◆ **Directions**
Output each entry verbatim and exclude every picture from it.

■ ■ ■ ■ ■ ■ ■

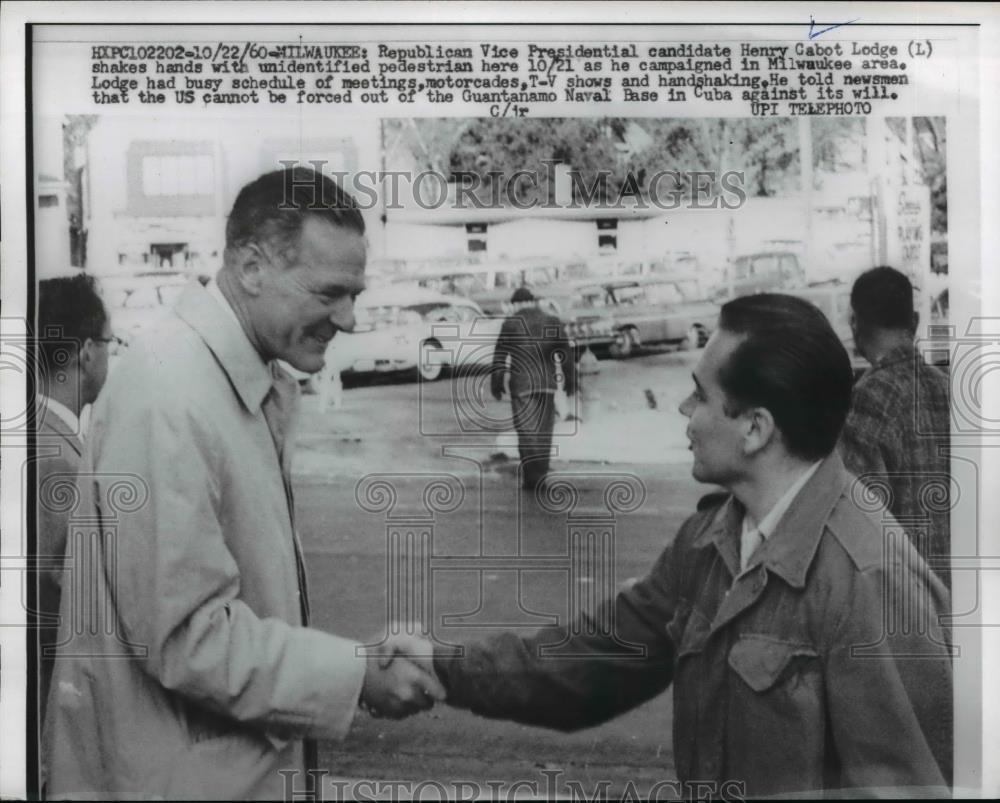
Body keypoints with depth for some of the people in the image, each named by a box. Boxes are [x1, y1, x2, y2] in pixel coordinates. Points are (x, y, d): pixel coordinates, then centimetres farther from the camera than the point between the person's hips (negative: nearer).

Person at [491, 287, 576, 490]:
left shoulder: (510, 324, -1)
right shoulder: (552, 322, 6)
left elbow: (500, 355, -3)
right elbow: (566, 353, 4)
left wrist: (496, 382, 2)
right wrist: (570, 379, 10)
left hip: (521, 384, -2)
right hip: (547, 383, 2)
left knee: (526, 430, 1)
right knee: (543, 430, 13)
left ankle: (530, 477, -6)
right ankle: (540, 475, 18)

■ ■ ■ ■ ■ ■ ■

◆ **Exercise output**
Body keypoints with depth for some of the people in the image, each named by a box. Boxes are [x1, y1, x2, y2] in pixel coordinates. Points are (x, y, d): pixel coordinates, then centimetres farther from the camera than the point between the person's hips (negative: nearer).

Person at [491, 287, 576, 490]:
left shoulder: (510, 324, -1)
right shoulder: (552, 322, 6)
left elbow: (500, 355, -3)
right elbow: (566, 353, 4)
left wrist: (496, 382, 2)
right wrist: (570, 379, 10)
left hip: (521, 384, -2)
right hip: (547, 383, 2)
left knee: (526, 430, 1)
right knee: (543, 430, 13)
left ankle: (530, 477, -6)
right ankle: (540, 475, 18)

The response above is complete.